===== Data shown

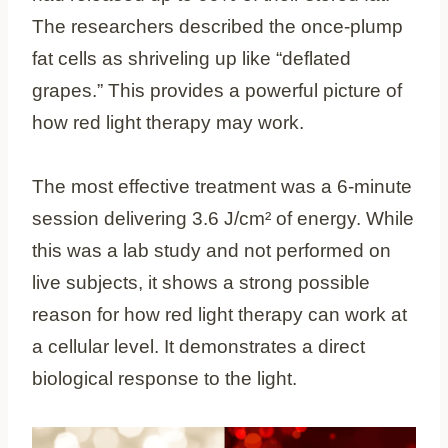
The researchers described the once-plump
fat cells as shriveling up like “deflated
grapes.” This provides a powerful picture of
how red light therapy may work.
The most effective treatment was a 6-minute
session delivering 3.6 J/cm² of energy. While
this was a lab study and not performed on
live subjects, it shows a strong possible
reason for how red light therapy can work at
a cellular level. It demonstrates a direct
biological response to the light.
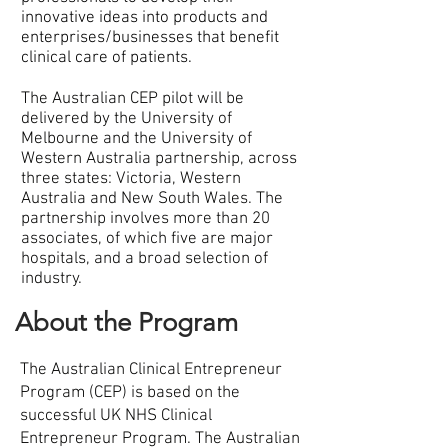
innovative ideas into products and
enterprises/businesses that benefit
clinical care of patients.
The Australian CEP pilot will be
delivered by the University of
Melbourne and the University of
Western Australia partnership, across
three states: Victoria, Western
Australia and New South Wales. The
partnership involves more than 20
associates, of which five are major
hospitals, and a broad selection of
industry.
About the Program
The Australian Clinical Entrepreneur
Program (CEP) is based on the
successful UK NHS Clinical
Entrepreneur Program. The Australian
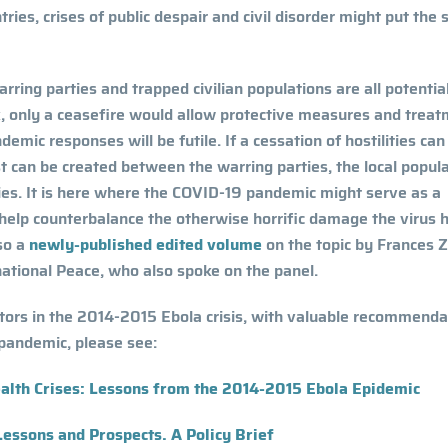
ies, crises of public despair and civil disorder might put the 
arring parties and trapped civilian populations are all potentia
ak, only a ceasefire would allow protective measures and trea
demic responses will be futile. If a cessation of hostilities can
t can be created between the warring parties, the local popula
rities. It is here where the COVID-19 pandemic might serve as a
 help counterbalance the otherwise horrific damage the virus 
lso a
newly-published edited volume
on the topic
by Frances Z
tional Peace, who also spoke on the panel.
ctors in the 2014-2015 Ebola crisis, with valuable recommenda
pandemic, please see:
ealth Crises: Lessons from the 2014-2015 Ebola Epidemic
Lessons and Prospects. A Policy Brief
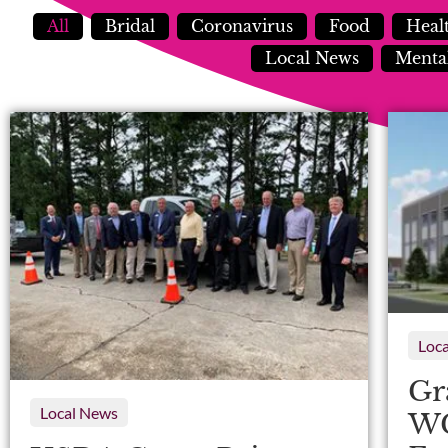
All
Bridal
Coronavirus
Food
Heal
Local News
Mental
Loc
Gr
Local News
WG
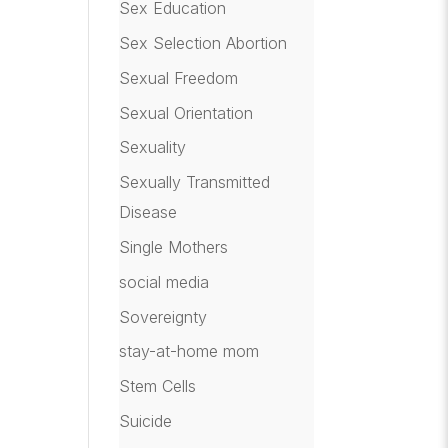
Sex Education
Sex Selection Abortion
Sexual Freedom
Sexual Orientation
Sexuality
Sexually Transmitted
Disease
Single Mothers
social media
Sovereignty
stay-at-home mom
Stem Cells
Suicide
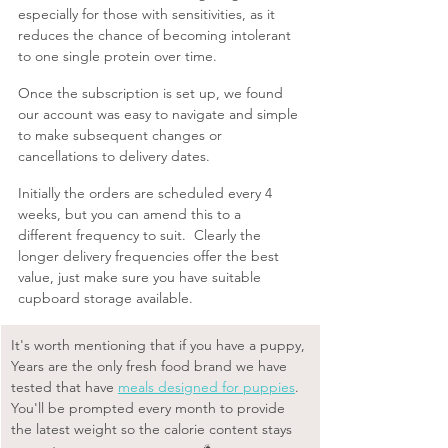
especially for those with sensitivities, as it 
reduces the chance of becoming intolerant 
to one single protein over time.
Once the subscription is set up, we found 
our account was easy to navigate and simple 
to make subsequent changes or 
cancellations to delivery dates. 
Initially the orders are scheduled every 4 
weeks, but you can amend this to a 
different frequency to suit.  Clearly the 
longer delivery frequencies offer the best 
value, just make sure you have suitable 
cupboard storage available.
It's worth mentioning that if you have a puppy, 
Years are the only fresh food brand we have 
tested that have 
meals designed for puppies
. 
You'll be prompted every month to provide 
the latest weight so the calorie content stays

==========

• **Work instructions**: For this answer, return word for word the lines from the first line of the records through the line containing "enterprises/businesses that benefit". Omit the pictures.

• **Answer box**:
The researchers described the once-plump
fat cells as shriveling up like “deflated
grapes.” This provides a powerful picture of
how red light therapy may work.
The most effective treatment was a 6-minute
session delivering 3.6 J/cm² of energy. While
this was a lab study and not performed on
live subjects, it shows a strong possible
reason for how red light therapy can work at
a cellular level. It demonstrates a direct
biological response to the light.
innovative ideas into products and
enterprises/businesses that benefit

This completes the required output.